__Document segment__
Fine new column, same old town

Tribeza is an Austin-based magazine that in July launched its handsome Dallas edition -- featuring a book/daddy column on culture and books and whatnot, a column that will be a regular feature, depending on inspiration, employment and remuneration.
Unfortunately, the publication doesn't have much Web presence yet. So in the interests of horn-tootling and because of the pressing need for everyone to read everything book/daddy writes, he is taking the liberty of attaching his first column here. It's about Dallas in print -- Dallas as a subject for fiction.

 
Novelists haven't really sunk their teeth into Dallas. Nibbled it, yes. But no one has ever taken a big bite out of Big D.  
  
Forty years ago, Larry McMurtry wrote that "with very few exceptions, no Texas novelist has drawn a novel of any distinction out of city experience." This will surely change soon, he believed. "For the moment, however, the point stands."  
  
The state's seemingly inescapable, indelible icons -- the oil well, ranch, small town, open road, borderline -- still say "country." Suburbs, the homeless, culture palaces, eateries so chic the meals are curated: Dallas has these in abundance. But can anyone distinguish our urban splendor and squalor from Pittsburgh's? And should a novelist care?  
  
Mr. McMurtry was right about many things when he wrote those remarks, found in his excellent 1968 essay collection, In a Narrow Grave. He argued, for instance, that because of Dallas' particular combination of wealth, violence and poverty, "no place in Texas is quite so tense and so tight."  
  
Yet he was wrong about the literature changing soon. Many fine short story writers have taken a crack at Texas' cities (Donald Barthelme, Antonya Nelson, Rick Bass), but by 1988, twenty years after that essay, so few serious novelists had paid attention to our little outpost on the prairie that journalist Lawrence Wright was moved to pen In the New World, his memoir of growing up here. The city is so unexamined, he wrote. When artists try to capture your town, you see more. It gains texture.

__Tasks to carry out__
A – Answer these questions from the column on Dallas as a subject for fiction:
(i) In what month did Tribeza launch its Dallas edition?
(ii) What is the title of Larry McMurtry's 1968 essay collection?
(iii) What is the title of Lawrence Wright's memoir of growing up in Dallas?
B – Reproduce word for word everything in the column on Dallas as a subject for fiction from "Fine new column, same" down to "subject for fiction.".
C – Write the next part of the column on Dallas as a subject for fiction, beginning after its final sentence.

__Given data__
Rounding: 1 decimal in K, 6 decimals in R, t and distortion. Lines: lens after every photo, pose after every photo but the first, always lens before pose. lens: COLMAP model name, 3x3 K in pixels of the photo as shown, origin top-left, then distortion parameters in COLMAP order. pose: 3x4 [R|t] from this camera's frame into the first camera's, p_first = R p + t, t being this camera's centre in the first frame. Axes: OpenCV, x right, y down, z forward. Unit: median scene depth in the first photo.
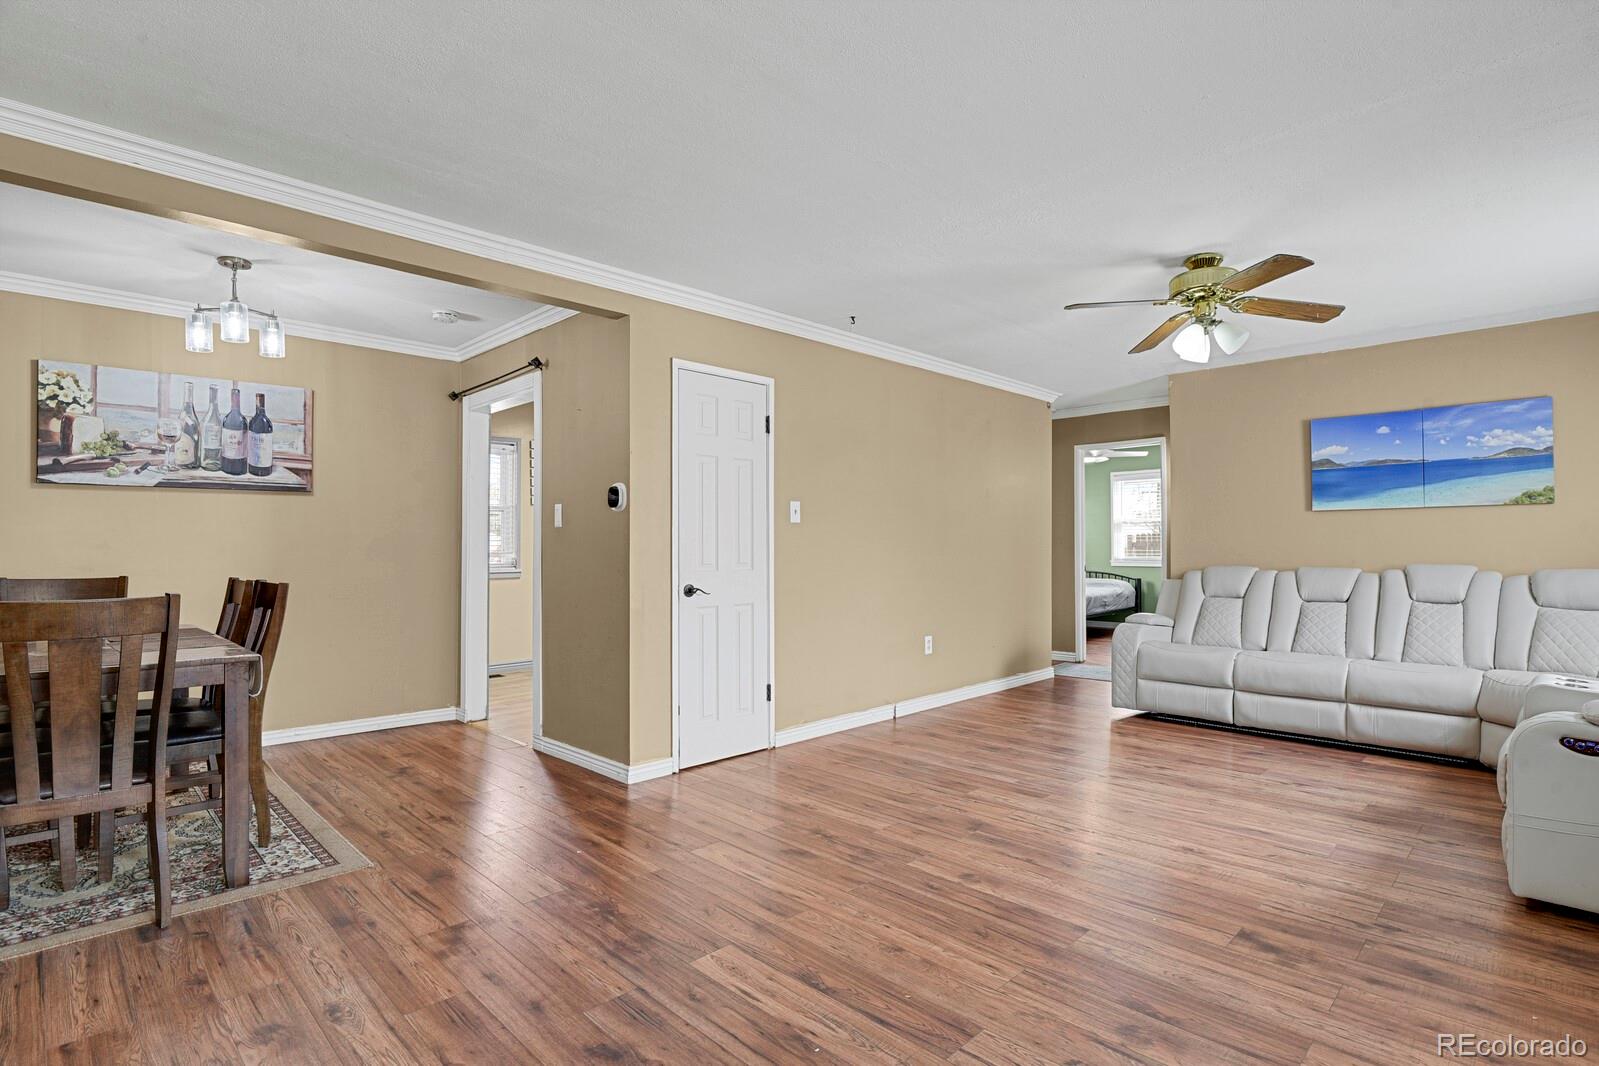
lens RADIAL K [[788.6, 0, 801.5], [0, 788.6, 539.7], [0, 0, 1]] dist [-0.022339, -0.004829]
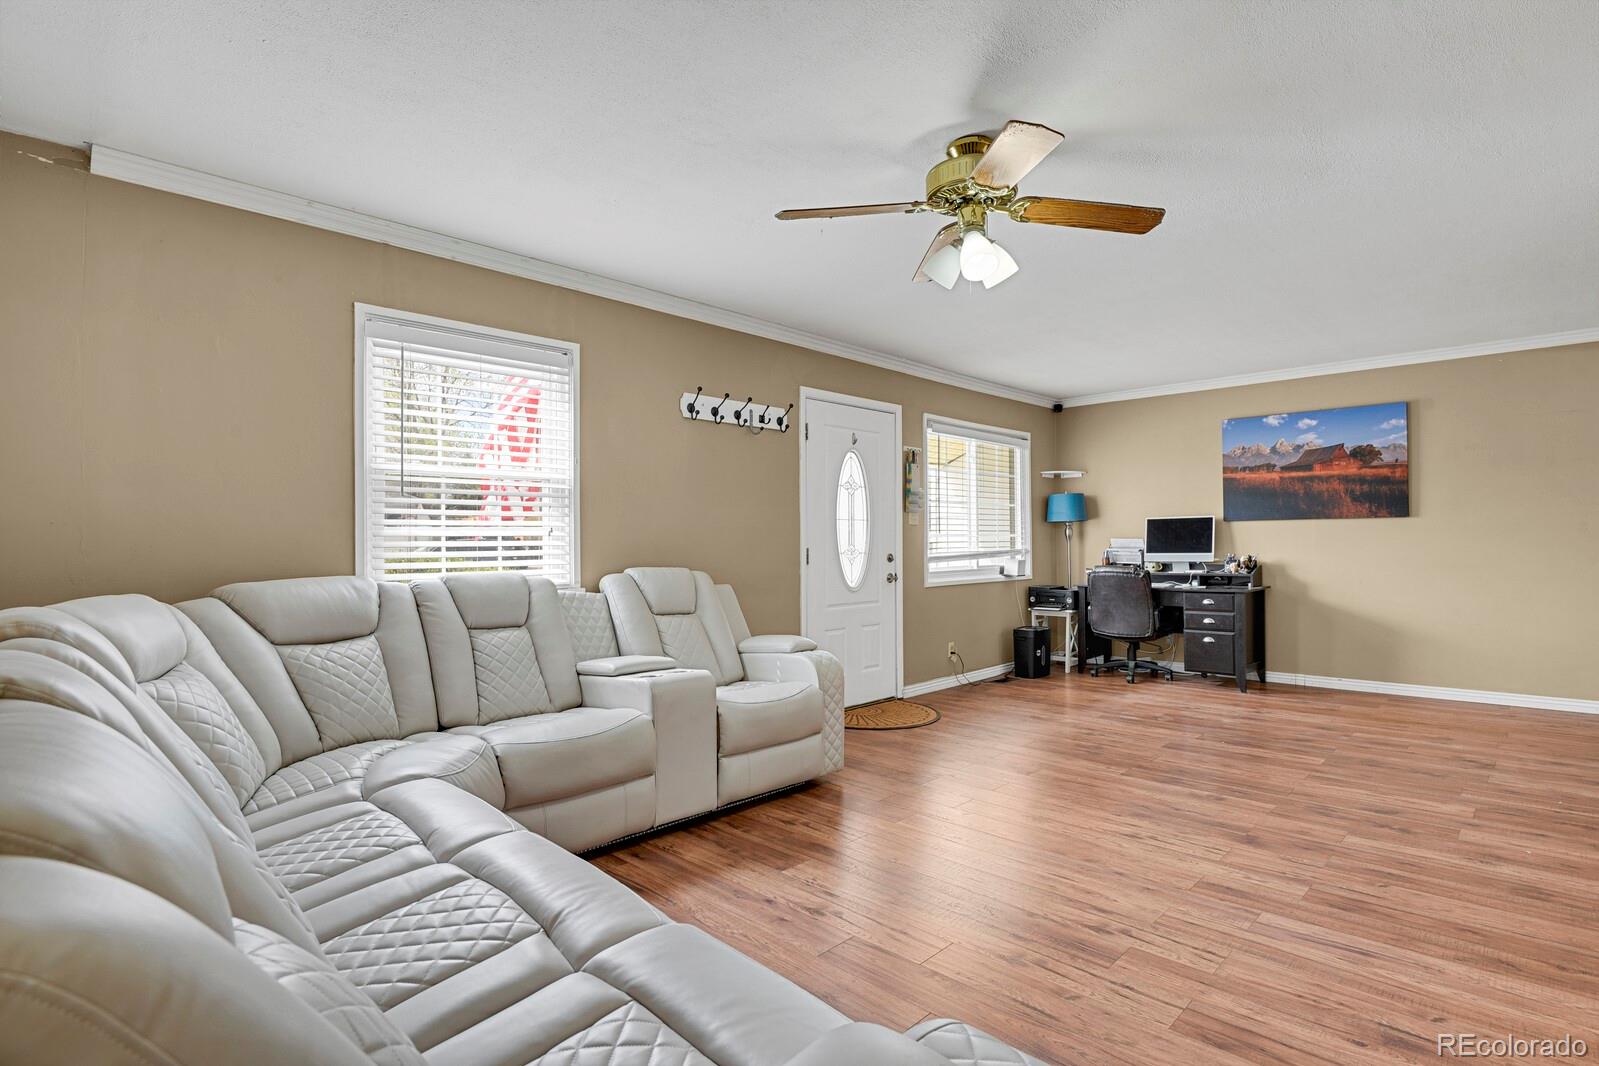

__Numbered responses__
A –
(i) July
(ii) In a Narrow Grave
(iii) In the New World

B –
Fine new column, same old town

Tribeza is an Austin-based magazine that in July launched its handsome Dallas edition -- featuring a book/daddy column on culture and books and whatnot, a column that will be a regular feature, depending on inspiration, employment and remuneration.
Unfortunately, the publication doesn't have much Web presence yet. So in the interests of horn-tootling and because of the pressing need for everyone to read everything book/daddy writes, he is taking the liberty of attaching his first column here. It's about Dallas in print -- Dallas as a subject for fiction.

C –
  
A powerful author can shape a region's sense of itself. A century afterwards, we still see London through Charles Dickens' eyes, through Arthur Conan Doyle's eyes. The Los Angeles we know is partly a city of Raymond Chandler's imagination. Charles Baudelaire and Victor Hugo gave us gothic Paris, not the City of Light but the Paris of bohemia and dark alleys.  
  
To be sure, Dallas has had a smatttering of good or oddball novels (Bryan Woolley's November 22, Edwin Shrake's Strange Peaches). A. C. Gray, Doug Swanson and Harry Hunsicker have all set their thrillers hereabouts. Edgar Award-winner Carlton Stowers has written true crime books about the vicinity (Open Secrets). In his loopy spy spoof, Lord Vishnu's Love Handles, young wiseacre Will Clarke had fun mocking very mockable aspects of young Dallas.  
  
But so far, there's only one truly remarkable novel set here: Don DeLillo's Libra. And as an assassination novel it's about Dallas only tangentially, Dallas as a stand-in for America gone hard and mean, a role that Texas has often played in film and literature.  
  
In fact -- speaking of film -- around the world, the most formative impressions of the city remain the 26.6 seconds of the Zapruder film, and the distracting swamp monster they begot, the swamp of fiction, non-fiction and addled pop hybrids of the two, like Oliver Stone's JFK. Almost as influential have been the more than 300 episodes of the TV soap, Dallas, and trailing behind them, that pom-pom-pumping documentary, Debbie Does Dallas.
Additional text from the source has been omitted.